Their first mistake was going public.


We should all be so lucky to make a mistake like that.


My god, how could you not?

"Billionaire or footnote, billionaire or footnote? Think. Think."


Nonplussed is a dreadful word. It means either: 1) so surprised and confused that one is unsure how to react; 2) not disconcerted; unperturbed.

Definitions 1 and 2 are opposites. So, is he perturbed or not? "This is totally weird", or "this is weird, but I can so cope with it". Who knows.


It's a play on Google+ - he canceled the service, so he's not plussed...


Nonplussed is also used to mean "uninspired" or "unimpressed" - like when something is perhaps a little out of the ordinary [there is an expectation that it will have an impact one way or another] but still doesn't really have an effect on; almost exclusively in the phrase "I was pretty nonplussed by it all" or a close analogue of that.

Certainly this is the usage I've heard and used for the last 20 years or so.


Those people are using it incorrectly.


Language is ultimately about usage. The dictionary I checked with confirmed this meaning as a US neologism, I'm in the UK.

You could class this usage as "perplexed" but with a specific flavour of 'perplexity at the unimpressive nature of the subject'.


US colloquial usage - where the original, subtle UK usage goes to die; see also "presently," and "beg the question."

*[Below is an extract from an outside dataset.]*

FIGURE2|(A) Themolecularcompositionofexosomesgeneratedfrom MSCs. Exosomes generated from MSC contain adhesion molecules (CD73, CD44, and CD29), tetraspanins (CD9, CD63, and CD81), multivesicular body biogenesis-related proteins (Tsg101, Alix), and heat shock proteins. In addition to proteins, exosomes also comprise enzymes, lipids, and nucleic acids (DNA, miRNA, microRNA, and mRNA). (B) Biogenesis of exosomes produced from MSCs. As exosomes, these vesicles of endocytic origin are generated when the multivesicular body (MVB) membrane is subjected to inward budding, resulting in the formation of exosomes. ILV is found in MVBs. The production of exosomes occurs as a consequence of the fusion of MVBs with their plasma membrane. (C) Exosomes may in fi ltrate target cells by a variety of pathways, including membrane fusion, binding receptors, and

That usage is incorrect. It's another case of a word misinterpretation taking over the historical meaning. It's from the Latin "non plus" meaning no further.


I'm not sure why you note the Latin etymology, that would tend more towards the neologistic definition IMO.

Like "no more?" as in "isn't there anything else to it?". I don't see how "no more" suggests being flummoxed/confounded. [Yes I know that's not how "logo-genesis" works]


no more as in I'm speechless and can say no more


I intended the original definition, not the corrupted one, but also as a pun.


People mistakenly use it to mean "not impressed".